• _Reading passage_
___
How it works
The big picture
A Trustless Bitcoin Vault (TBV) spans two networks. BTC stays on the Bitcoin Network for the vault's entire lifetime. On Ethereum, a protocol contract tracks each vault's state and registers DeFi applications such as Aave v4. The trust assumption is cryptographic evidence: no bridge, no off-chain oracle, no wrapping custodian.
Cross-chain state transitions are enforced through cryptography, not by a trusted intermediary:
- Collateral activation atomically binds the Ethereum-side activation of Bitcoin collateral to the lockup of BTC in the co-signed Taproot script that holds the vault's BTC. A hash time-locked output on Bitcoin pairs with a hashlock commitment on Ethereum; revealing the preimage on Ethereum unlocks the matching Bitcoin transaction.
- Collateral redemption uses a BABE-based challenge procedure that lets Bitcoin verify proofs of Ethereum redemption events using only existing Bitcoin script primitives. BABE is the proof-verification mechanism the protocol uses to gate BTC release on cryptographic evidence of the matching Ethereum state.
Each chain independently verifies the cryptographic evidence it receives. The Bitcoin side holds the BTC in a Taproot script with multiple spending paths agreed at vault creation.
Peg-in: vault creation
Vault creation locks BTC into a Bitcoin transaction and registers the vault on Ethereum.
The depositor submits a peg-in request to the BTC Vault Manager contract on Ethereum. The request includes a hashlock — the SHA-256 hash of a secret only the depositor knows — and the chosen Vault Provider. The depositor then broadcasts the Pre-PegIn Bitcoin transaction that locks BTC into a Taproot address committed to that hashlock.
While the Pre-PegIn transaction accumulates Bitcoin confirmations, the depositor and the Application Vault Keepers (off-chain participants that co-sign the vault's transaction graph; none of them have custody of the depositor's BTC) complete an off-chain setup. They construct the vault's transaction graph: the complete set of pre-signed transactions covering every legitimate spend path (each redemption path, challenge response, and the Pre-PegIn refund). Each participant signs their part.
First, all required participants collect and submit their signatures. Once the signatures are in, the depositor reveals the hashlock secret on Ethereum, and the vault becomes active. The protocol uses the secret to construct the final witness for the Bitcoin transaction that locks the BTC inside the BTC Vault.
___
• _Dataset records_

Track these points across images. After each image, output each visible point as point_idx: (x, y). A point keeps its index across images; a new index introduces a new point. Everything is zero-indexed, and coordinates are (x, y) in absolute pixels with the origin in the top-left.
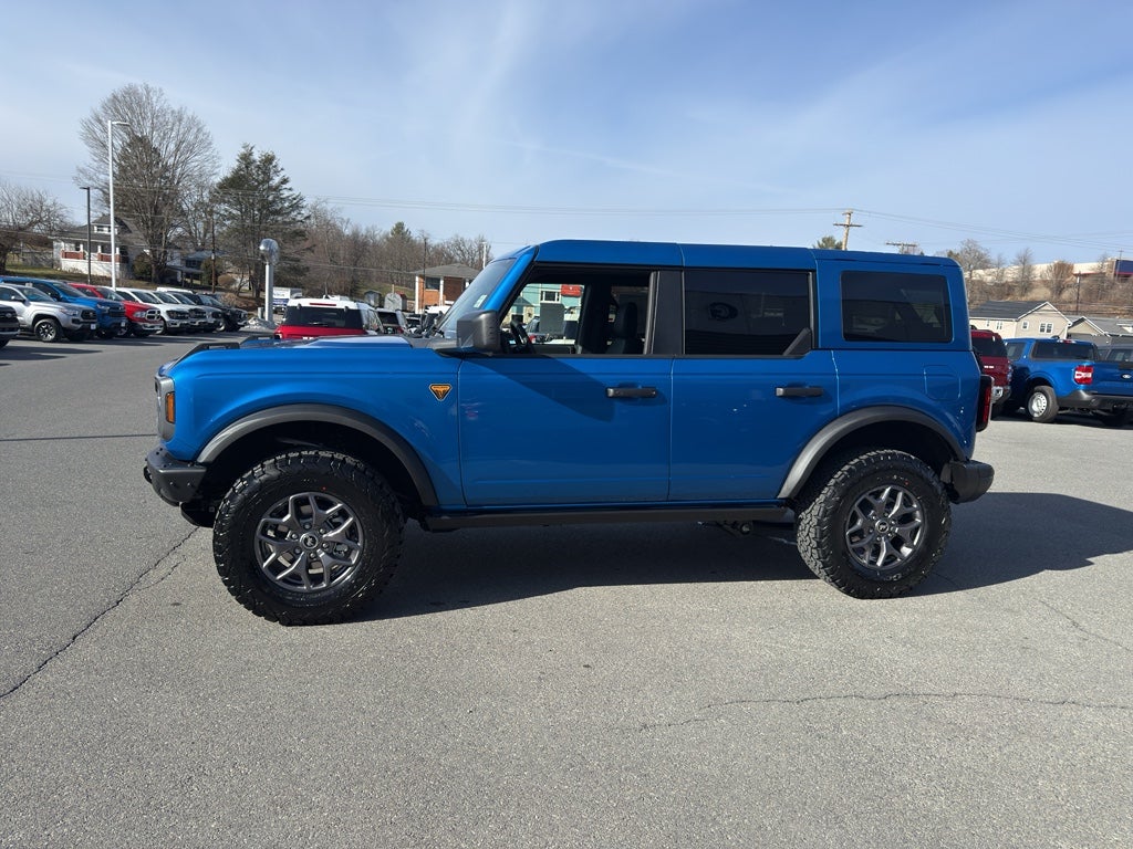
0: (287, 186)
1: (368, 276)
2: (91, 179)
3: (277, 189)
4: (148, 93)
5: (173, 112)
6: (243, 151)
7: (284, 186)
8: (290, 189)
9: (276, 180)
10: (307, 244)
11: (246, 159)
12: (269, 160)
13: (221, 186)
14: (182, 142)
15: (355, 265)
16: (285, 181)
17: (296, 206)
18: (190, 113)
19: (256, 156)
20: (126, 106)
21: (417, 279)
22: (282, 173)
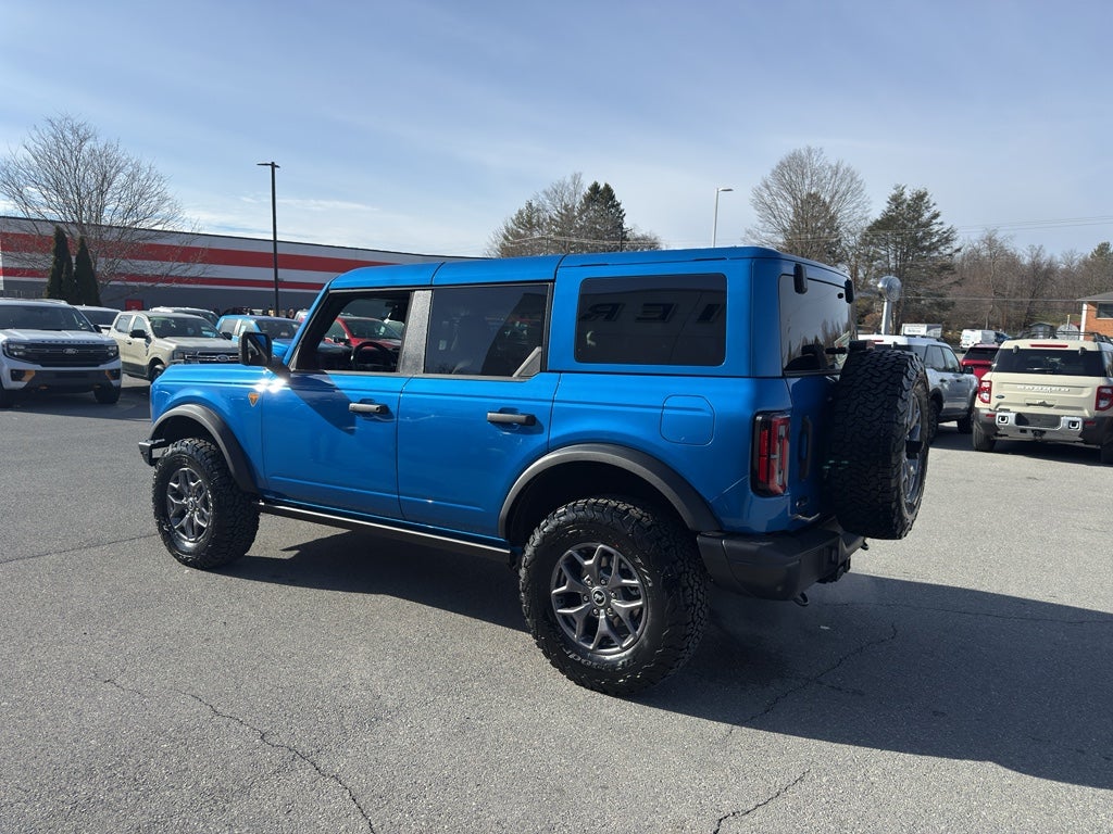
___
• _Assigned task 1_
According to the Bitcoin vault page, what does the peg-in request include besides the chosen Vault Provider?
• _Assigned task 2_
Rewrite the Bitcoin vault page from "How it works" up to and including "matching Bitcoin transaction.", replacing "bridge" with "relay".
The listing has no part in the work on this page.

• _Final answer 1_
A hashlock, which is the SHA-256 hash of a secret only the depositor knows.

• _Final answer 2_
How it works
The big picture
A Trustless Bitcoin Vault (TBV) spans two networks. BTC stays on the Bitcoin Network for the vault's entire lifetime. On Ethereum, a protocol contract tracks each vault's state and registers DeFi applications such as Aave v4. The trust assumption is cryptographic evidence: no relay, no off-chain oracle, no wrapping custodian.
Cross-chain state transitions are enforced through cryptography, not by a trusted intermediary:
- Collateral activation atomically binds the Ethereum-side activation of Bitcoin collateral to the lockup of BTC in the co-signed Taproot script that holds the vault's BTC. A hash time-locked output on Bitcoin pairs with a hashlock commitment on Ethereum; revealing the preimage on Ethereum unlocks the matching Bitcoin transaction.